Provided passage:
"""

Athletics: Dyke too fast for both male and female rivals

Larissa DykeLarissa Dyke (Taieri) is a super woman. She sprints down the front straight at the Caledonian Ground with jet-propelled speed and holds down a high-powered job.

Dyke (27) is one of the best female sprinters in the country and is a member of the Athletics New Zealand Rio de Janeiro Olympics development relay squad.

She also has a fulltime job as marketing and commercial manager at the Fortune Theatre and owns a modelling agency.

It is difficult to fit in her training around her heavy work commitments.

''It's really tricky and it's something I need to sit down and have a good think about and assess where I want to be in the next two years,'' Dyke said after dominating the sprints at the Caledonian Ground on Saturday.

''You're only young once and I have a good opportunity in athletics and I really need to grasp it.''

Dyke is highly organised and manages to juggle her work and athletics training into a weekly schedule.

''I set high goals for myself and try my best at everything I do,'' she said.

"""

Exercise data:
"""

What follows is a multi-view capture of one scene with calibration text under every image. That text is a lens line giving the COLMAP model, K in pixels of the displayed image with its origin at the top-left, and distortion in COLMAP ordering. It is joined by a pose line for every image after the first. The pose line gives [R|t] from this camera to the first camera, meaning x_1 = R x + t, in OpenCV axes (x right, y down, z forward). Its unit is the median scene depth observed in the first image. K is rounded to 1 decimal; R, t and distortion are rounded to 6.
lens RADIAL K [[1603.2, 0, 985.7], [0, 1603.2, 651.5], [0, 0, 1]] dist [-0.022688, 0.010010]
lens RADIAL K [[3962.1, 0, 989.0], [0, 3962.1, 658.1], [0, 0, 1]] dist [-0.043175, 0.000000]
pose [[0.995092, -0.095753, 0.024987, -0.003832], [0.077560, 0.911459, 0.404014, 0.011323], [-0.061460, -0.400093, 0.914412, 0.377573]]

"""
"""

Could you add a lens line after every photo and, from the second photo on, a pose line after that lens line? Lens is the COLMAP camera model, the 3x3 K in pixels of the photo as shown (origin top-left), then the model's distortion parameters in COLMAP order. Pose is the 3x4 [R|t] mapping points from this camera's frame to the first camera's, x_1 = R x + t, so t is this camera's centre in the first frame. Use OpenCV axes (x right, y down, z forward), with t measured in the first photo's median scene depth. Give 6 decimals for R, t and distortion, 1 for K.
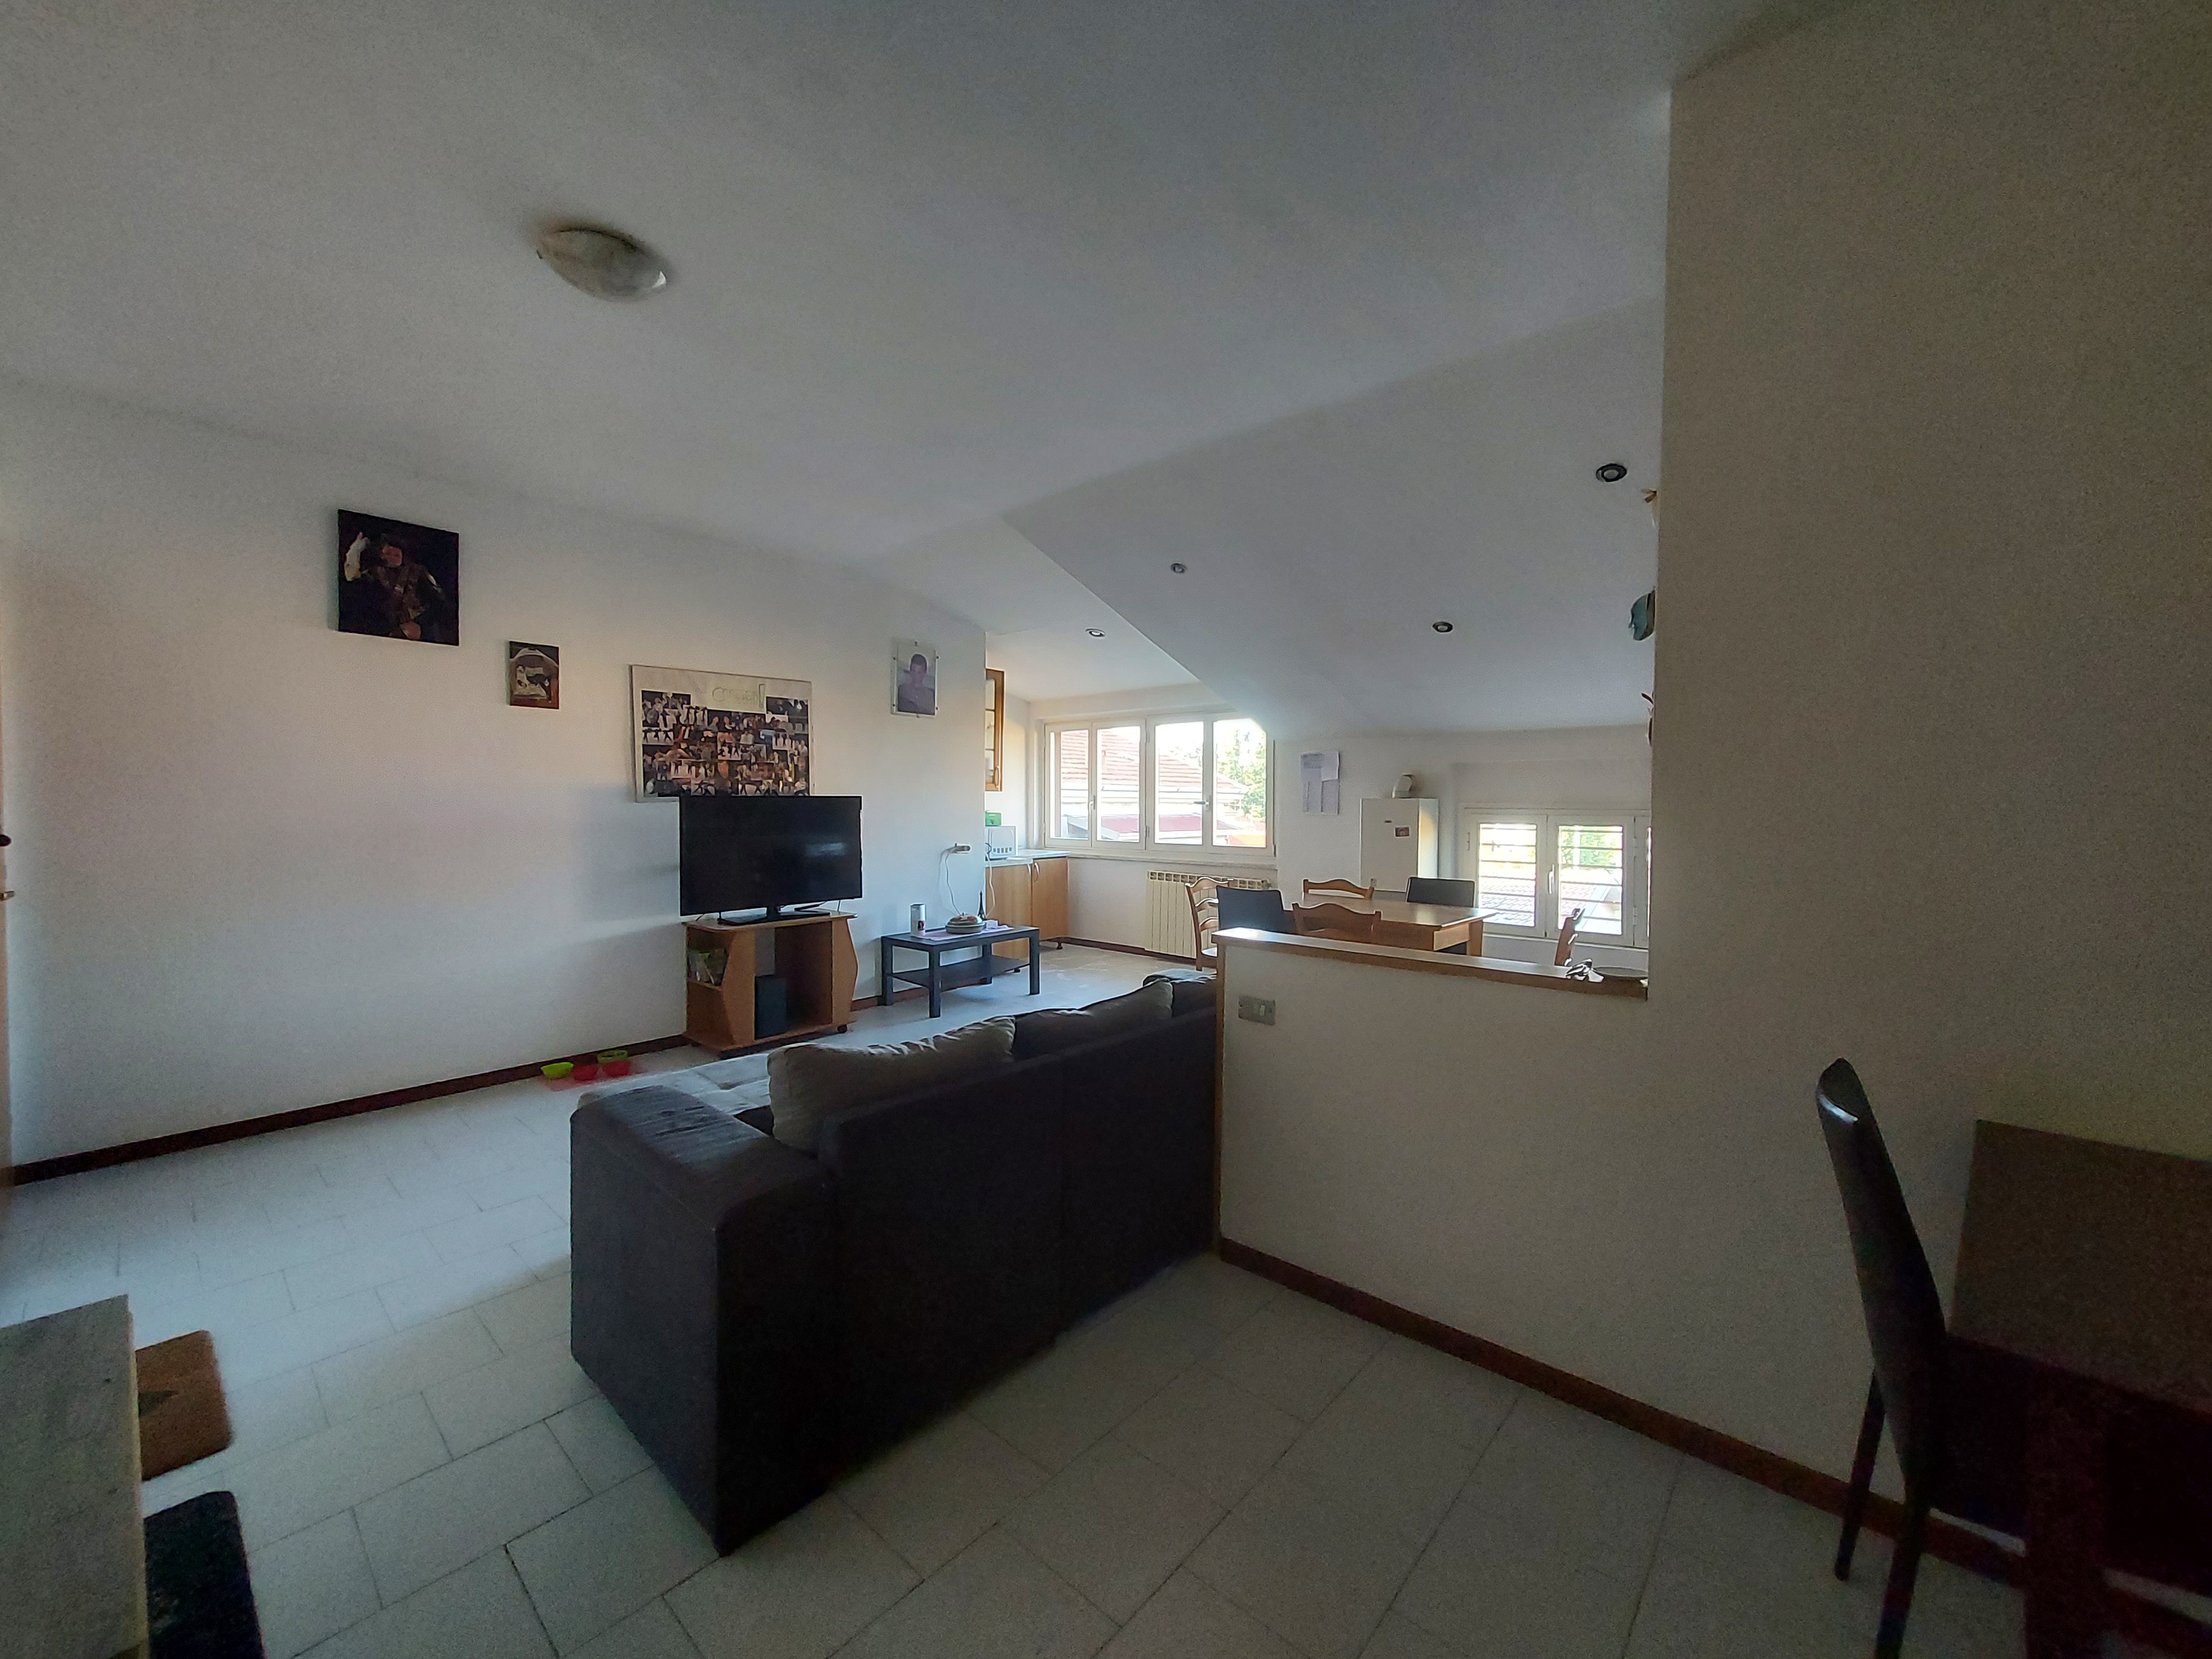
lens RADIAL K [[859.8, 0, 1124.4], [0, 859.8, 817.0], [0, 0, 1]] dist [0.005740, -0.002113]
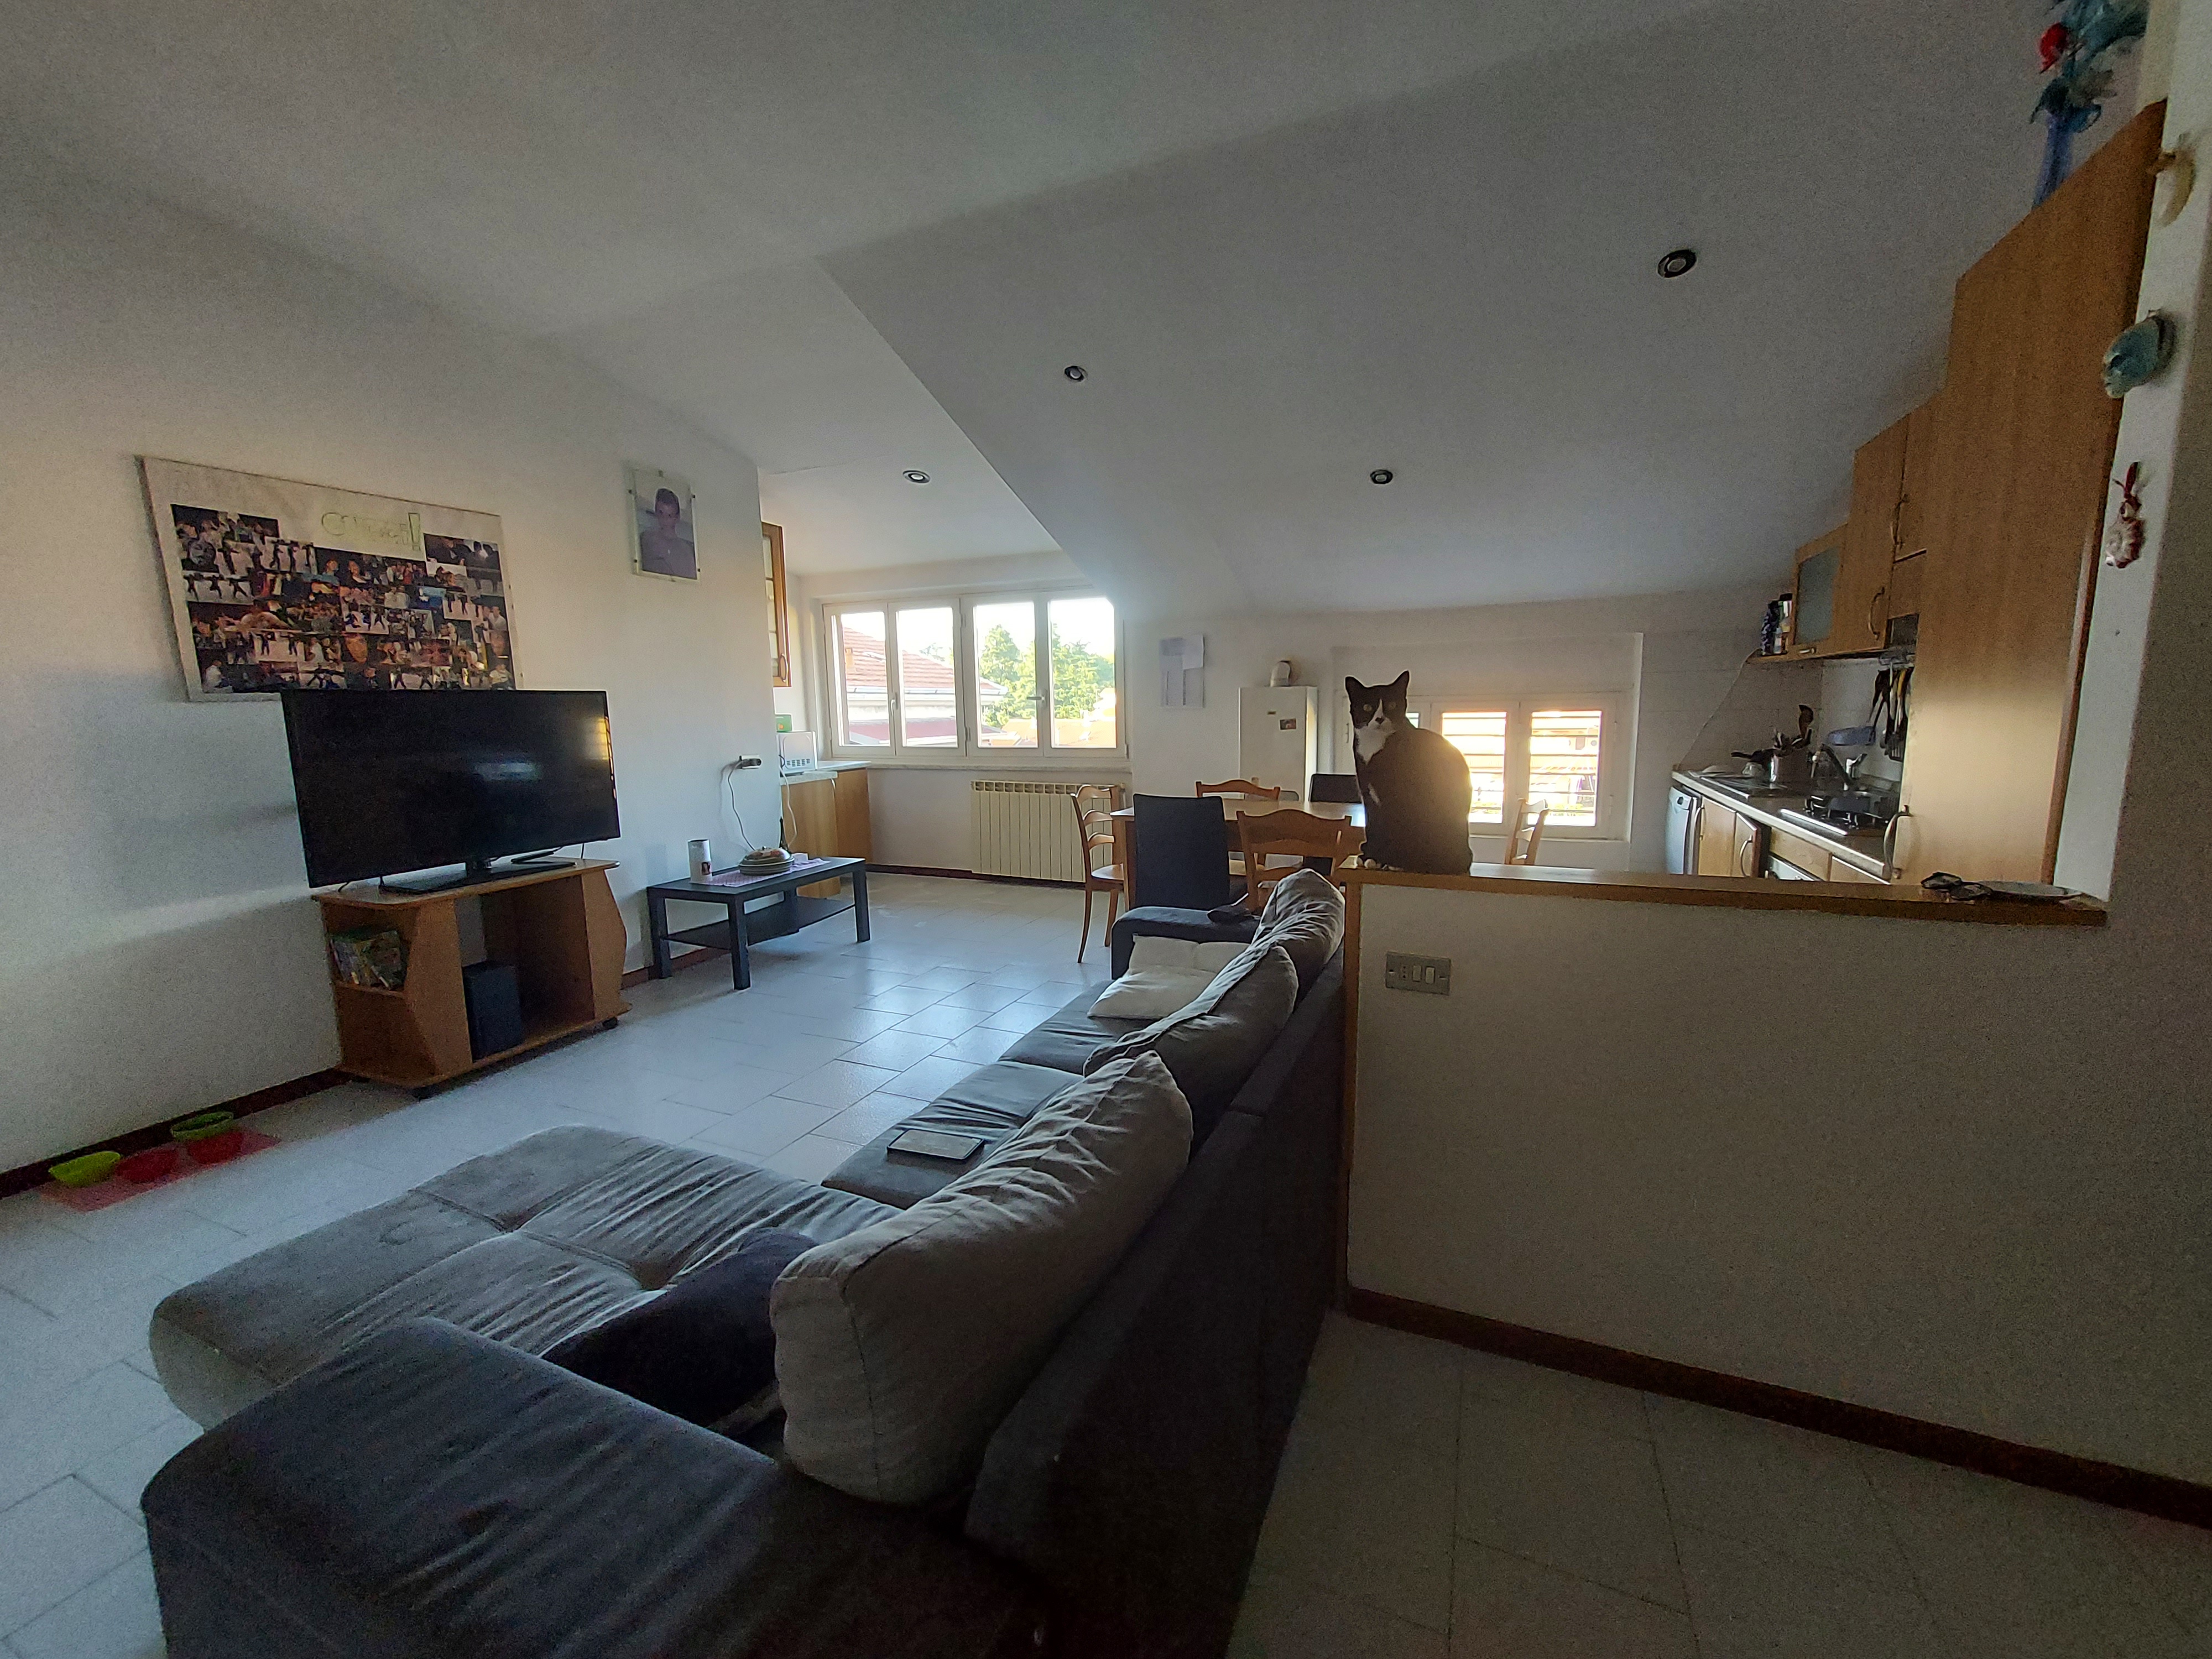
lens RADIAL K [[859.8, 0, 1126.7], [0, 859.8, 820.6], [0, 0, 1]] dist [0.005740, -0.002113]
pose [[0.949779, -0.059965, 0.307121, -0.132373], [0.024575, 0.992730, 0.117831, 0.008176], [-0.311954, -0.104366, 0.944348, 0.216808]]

"""

Problem set:
1) Answer these questions from the article about Larissa Dyke:
(a) How old is Dyke?
(b) What position does she hold at the Fortune Theatre?
(c) Where did she dominate the sprints on Saturday?
2) Reproduce word for word the portion of the article about Larissa Dyke from "Larissa DykeLarissa Dyke" up to and including "Ground on Saturday.".
The entries play no part in the work that comes next.

Outputs for the tasks:
1)
(a) 27
(b) Marketing and commercial manager
(c) The Caledonian Ground

2)
Larissa DykeLarissa Dyke (Taieri) is a super woman. She sprints down the front straight at the Caledonian Ground with jet-propelled speed and holds down a high-powered job.

Dyke (27) is one of the best female sprinters in the country and is a member of the Athletics New Zealand Rio de Janeiro Olympics development relay squad.

She also has a fulltime job as marketing and commercial manager at the Fortune Theatre and owns a modelling agency.

It is difficult to fit in her training around her heavy work commitments.

''It's really tricky and it's something I need to sit down and have a good think about and assess where I want to be in the next two years,'' Dyke said after dominating the sprints at the Caledonian Ground on Saturday.